Description
Background
The knight is getting bored of seeing the same black and white squares again and again and has decided to make a journey
around the world. Whenever a knight moves, it is two squares in one direction and one square perpendicular to this. The world of a knight is the chessboard he is living on. Our knight lives on a chessboard that has a smaller area than a regular 8 * 8 board, but it is still rectangular. Can you help this adventurous knight to make travel plans?
Problem
Find a path such that the knight visits every square once. The knight can start and end on any square of the board.
Input
The input begins with a positive integer n in the first line. The following lines contain n test cases. Each test case consists of a single line with two positive integers p and q, such that 1 <= p * q <= 26. This represents a p * q chessboard, where p describes how many different square numbers 1, . . . , p exist, q describes how many different square letters exist. These are the first q letters of the Latin alphabet: A, . . .
Output
The output for every scenario begins with a line containing "Scenario #i:", where i is the number of the scenario starting at 1. Then print a single line containing the lexicographically first path that visits all squares of the chessboard with knight moves followed by an empty line. The path should be given on a single line by concatenating the names of the visited squares. Each square name consists of a capital letter followed by a number.

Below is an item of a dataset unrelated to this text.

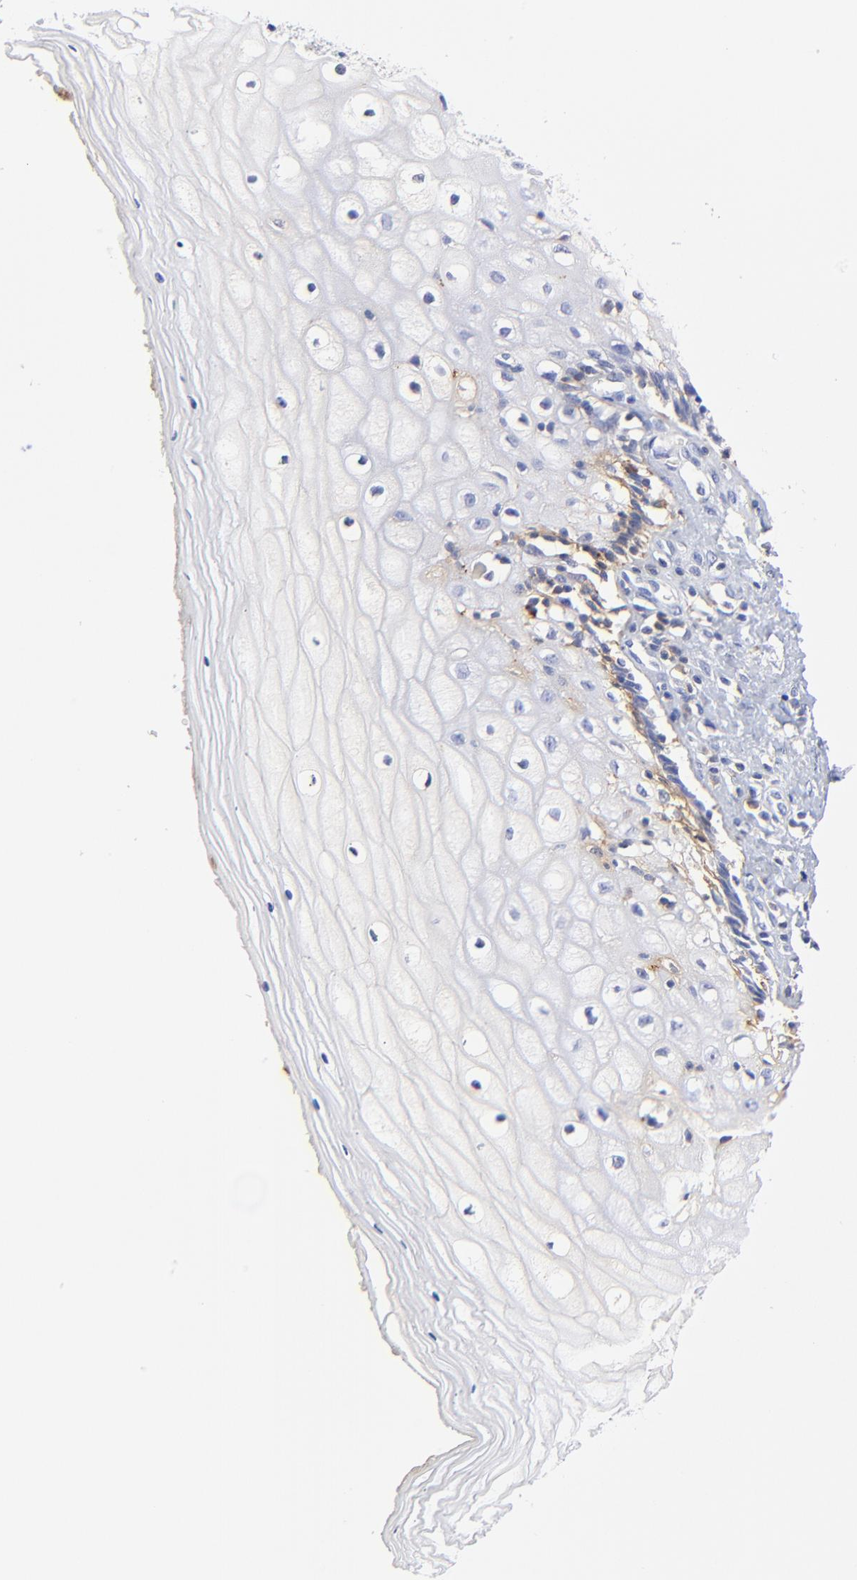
{"staining": {"intensity": "negative", "quantity": "none", "location": "none"}, "tissue": "vagina", "cell_type": "Squamous epithelial cells", "image_type": "normal", "snomed": [{"axis": "morphology", "description": "Normal tissue, NOS"}, {"axis": "topography", "description": "Vagina"}], "caption": "High power microscopy photomicrograph of an immunohistochemistry image of benign vagina, revealing no significant positivity in squamous epithelial cells.", "gene": "MDGA2", "patient": {"sex": "female", "age": 46}}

If no such path exist, you should output impossible on a single line.
Sample Input
3
1 1
2 3
4 3
Sample Output
Scenario #1:
A1
Scenario #2:
impossible
Scenario #3:
A1B3C1A2B4C2A3B1C3A4B2C4
題意:在給定的p*q的國際棋盤上,任選一個起點,以馬走日的跳法不重複地走遍棋盤上的所有方格。棋盤行號爲數字,列號爲字母,給出字典序最小的路徑。
分析:本題關鍵在於求出字典序最小的路徑,所以應從A1點開始進行DFS。對於各位置8個可以移動的方向應該從左至右,從上到下依次搜索,以確定字典序最小。
#include<iostream>
#include<cstring>
#include<vector>
#include<utility>
using namespace std;
int P,Q,dir[8][2]={{-2,-1},{-2,1},{-1,-2},{-1,2},
{1,-2},{1,2},{2,-1},{2,1}};//方向按從左至右,從上至下依次搜索
bool vis[26][26];
vector<pair<int,int> >path;//存儲已走的路徑
bool dfs(int x,int y)
{
vis[x][y]=true;
path.push_back(make_pair(x,y));
if(path.size()==P*Q) return true;//已走遍棋盤上所有方格
for(int i=0;i<8;i++)
{
int nx=x+dir[i][0],ny=y+dir[i][1];
if(nx>=0&&nx<Q&&ny>=0&&ny<P&&!vis[nx][ny])
{
if(dfs(nx,ny))
return true;
}
}
//不能走遍則改變當前路徑
vis[x][y]=false;
path.pop_back();
return false;
}
int main()
{
int n,k=1;
cin>>n;
while(n--)
{
memset(vis,0,sizeof(vis));
path.clear();
cin>>P>>Q;
printf("Scenario #%d:\n",k++);
if(!dfs(0,0))//從A1方格開始搜索
{
cout<<"impossible"<<endl;
}
else
{
for(int i=0;i<path.size();i++)
{
int x=path[i].first,y=path[i].second;
cout<<(char)('A'+x)<<(y+1);
}
cout<<endl;
}
cout<<endl;
}
return 0;
}